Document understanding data
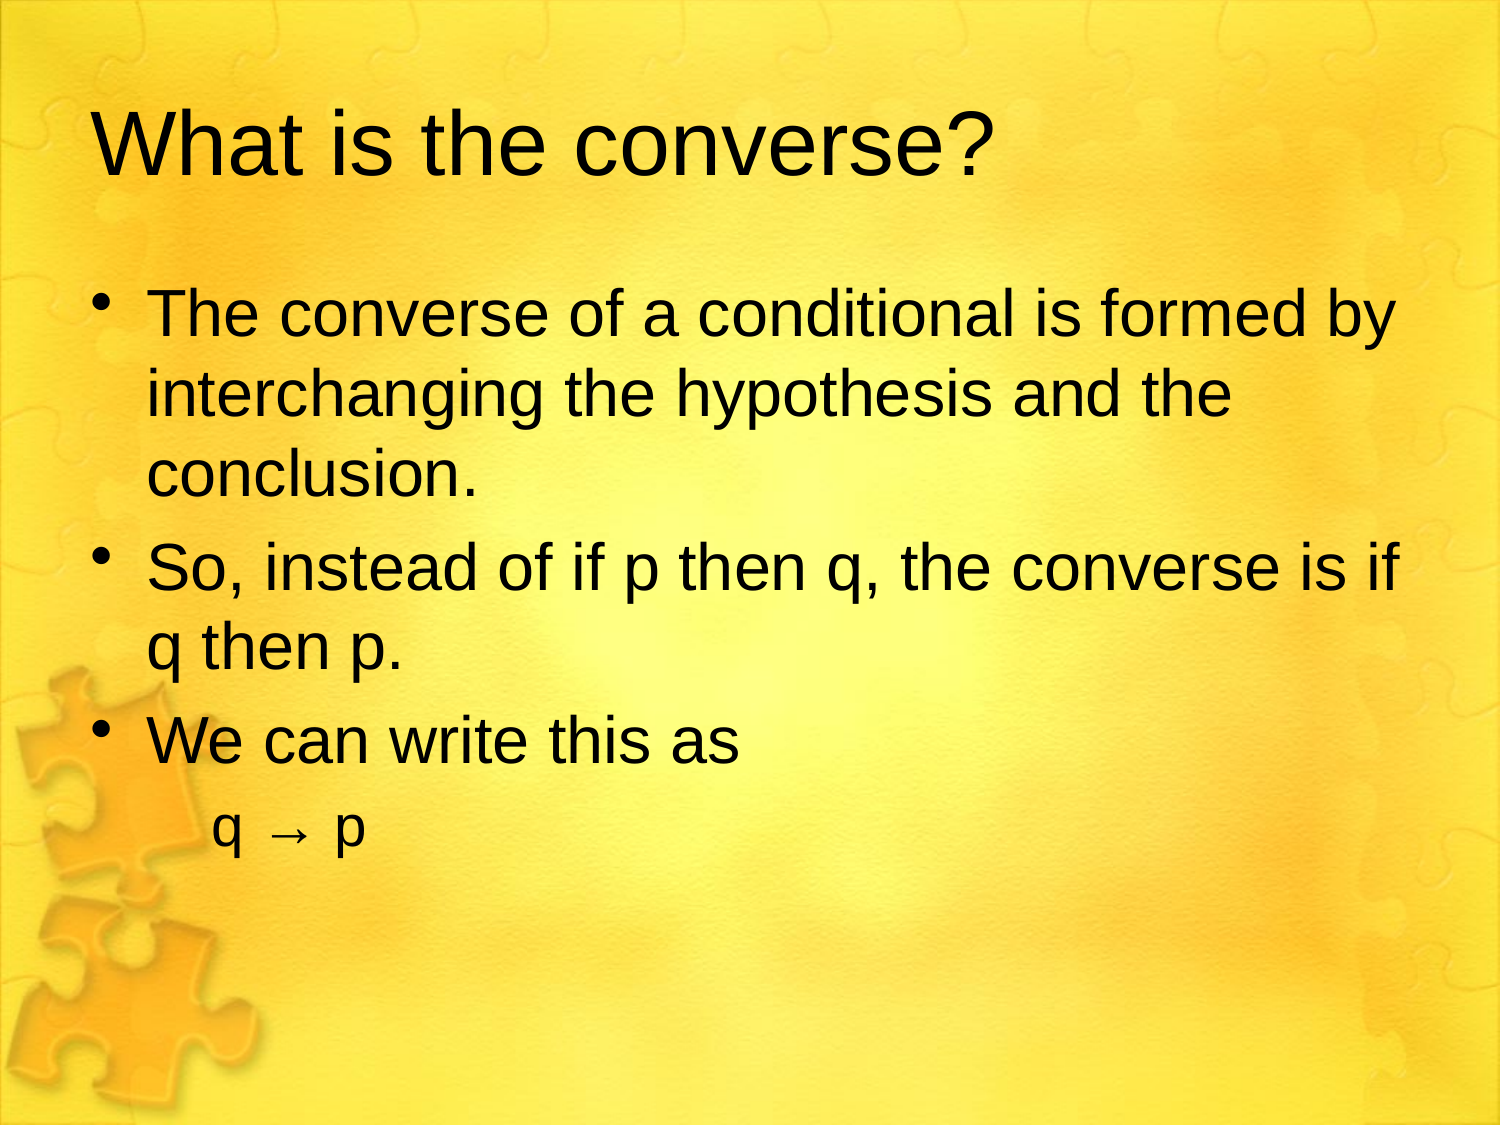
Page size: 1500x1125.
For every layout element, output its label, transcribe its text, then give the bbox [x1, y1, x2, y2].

list The converse of a conditional is formed by interchanging the hypothesis and the conclusion. So, instead of if p then q, the converse is if q then p. We can write this as q → p [74, 262, 1426, 1006]
picture [0, 0, 1500, 1125]
title What is the converse? [74, 44, 1426, 233]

* PROBLEM
Without including the pictures, reproduce all entries exactly.

* ANSWER BOX
Page size: 1500x1125.
For every layout element, output its label, transcribe its text, then give the bbox [x1, y1, x2, y2].

list The converse of a conditional is formed by interchanging the hypothesis and the conclusion. So, instead of if p then q, the converse is if q then p. We can write this as q → p [74, 262, 1426, 1006]
picture [0, 0, 1500, 1125]
title What is the converse? [74, 44, 1426, 233]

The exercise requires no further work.